Analyze collocations

This analysis job finds a list of statistically significant immediate pairs of words.

To start this job, select the questions: “What pairs of words often appear directly together? What technical terms or phrases appear in the literature?”

In natural language processing, a collocation is a statistically significant association between a pair of words that appear directly next to one another. For example, while English speakers use the phrases “strong tea” and “powerful computers,” it would not be idiomatic English to use “powerful tea” or “strong computers.”

(If you would like to determine statistically significant associations between words that are farther apart than immediate neighbors, check out the cooccurrence analysis.)

The user can specify how many of the most significant collocations to preserve, and these are offered to the user for download. This job can answer a variety of interesting questions:

What concepts are often invoked together in a body of literature? (Input: a domain of interest, selecting one of the first three analysis methods and then searching for concepts of interest)
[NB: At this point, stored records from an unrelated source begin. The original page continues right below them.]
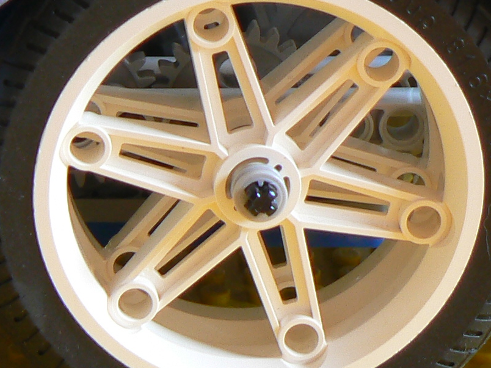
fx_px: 2723
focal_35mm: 192
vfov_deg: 7.7
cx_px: 167
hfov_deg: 10.3
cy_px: 20
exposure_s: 1/30
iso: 80
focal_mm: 9.2
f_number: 3.2
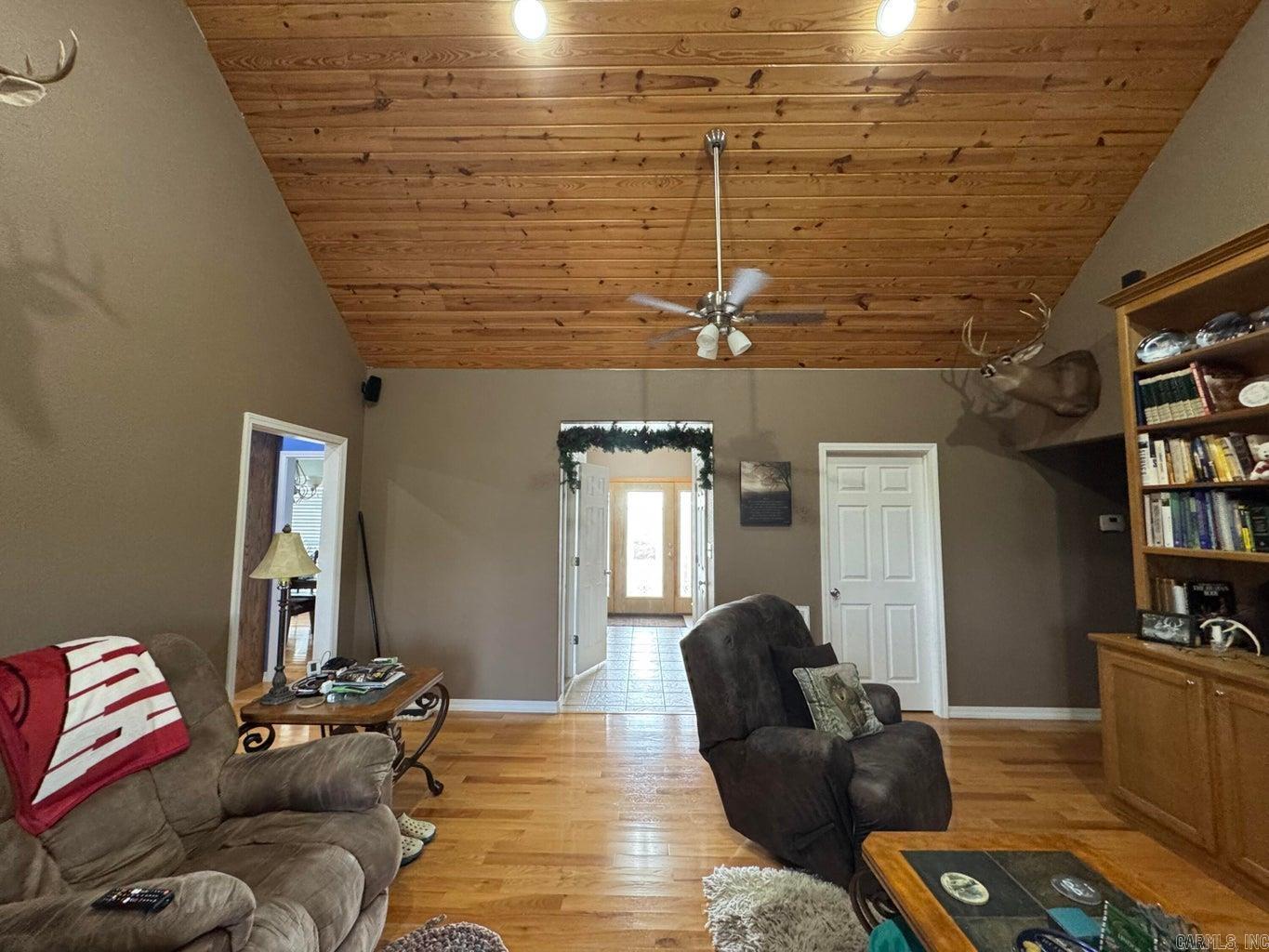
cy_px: 476
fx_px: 513
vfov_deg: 85.7
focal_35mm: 14
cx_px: 634
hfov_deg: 102.1
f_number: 2.2
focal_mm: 2.22
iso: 500
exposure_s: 1/60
What technical terms or phrases are often used in a discipline? (Input: a domain of interest, selecting the parts-of-speech analysis method)


You can choose several tests for determining significance values of collocation pairs.

You may either return a given number of the most significant collocations, or, without any increase in computation time, all collocations regardless of significance values. Lastly, you can choose to filter the list by a particular word, returning only pairs for which one of the two words is the word provided.